We do this by placing Black volunteers on the campuses of Historically Black Colleges and Universities (HBCUs) providing assistance to students with navigating the path from college-to-career.
While the primary focus of The BEST Program is to support the development and employed success of students, an ancillary benefit of the work includes the networking connections developed between professionals. Executives get to meet and know each other via student-based programming and are able to share best practices and access to information to drive successes and partnerships in their sponsoring companies. The relationships are further reinforced at annual conference events and activities.
In an effort to provide an efficient and effective model for our next generation of leaders, the Black Executive & Student Training Program places black professional executives in front of HBCU students to share industry knowledge, insights, and experiences. This, in turn, also brings visibility to the talent pool of educated Black students in America.
Special event conversations are held with the goal of bringing community leaders and students together.
Black executive “coaches” regularly provide guest lectures to prepare students for life after college.
Students are supported by 1:1 mentoring and small groups to guide them through their career development.
While The BEST Program has the potential and capacity to expand to include all 105 HBCUs in the United States, the initial program rollout focuses on a mix of private and public institutions centrally located in the Southeastern United States, Washington, DC. and the United States Virgin Islands.

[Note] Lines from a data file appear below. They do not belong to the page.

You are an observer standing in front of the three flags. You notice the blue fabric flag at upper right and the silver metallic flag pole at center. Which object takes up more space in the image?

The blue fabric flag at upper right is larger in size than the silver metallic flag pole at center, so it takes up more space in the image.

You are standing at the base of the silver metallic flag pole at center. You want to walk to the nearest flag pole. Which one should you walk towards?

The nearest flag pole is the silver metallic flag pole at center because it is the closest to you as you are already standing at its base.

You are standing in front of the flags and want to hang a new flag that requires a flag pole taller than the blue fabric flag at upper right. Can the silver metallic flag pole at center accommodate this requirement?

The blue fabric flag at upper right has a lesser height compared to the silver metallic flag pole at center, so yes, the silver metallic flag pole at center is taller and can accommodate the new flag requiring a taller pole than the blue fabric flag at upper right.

While HBCUs (Historically Black Colleges and Universities) were conceived and continue to play a vital role of ensuring access for people of color to the U.S. education systems, our communities of color continue to be devastated by systemic racism, economic disparities and unequal access to opportunities in the workplace. Today, the 105 HBCUs represent just 3% of the nation’s institutions of higher learning, however they graduate nearly 20% of African Americans who earn undergraduate degrees and more than 50 % of African American professionals and public school teachers.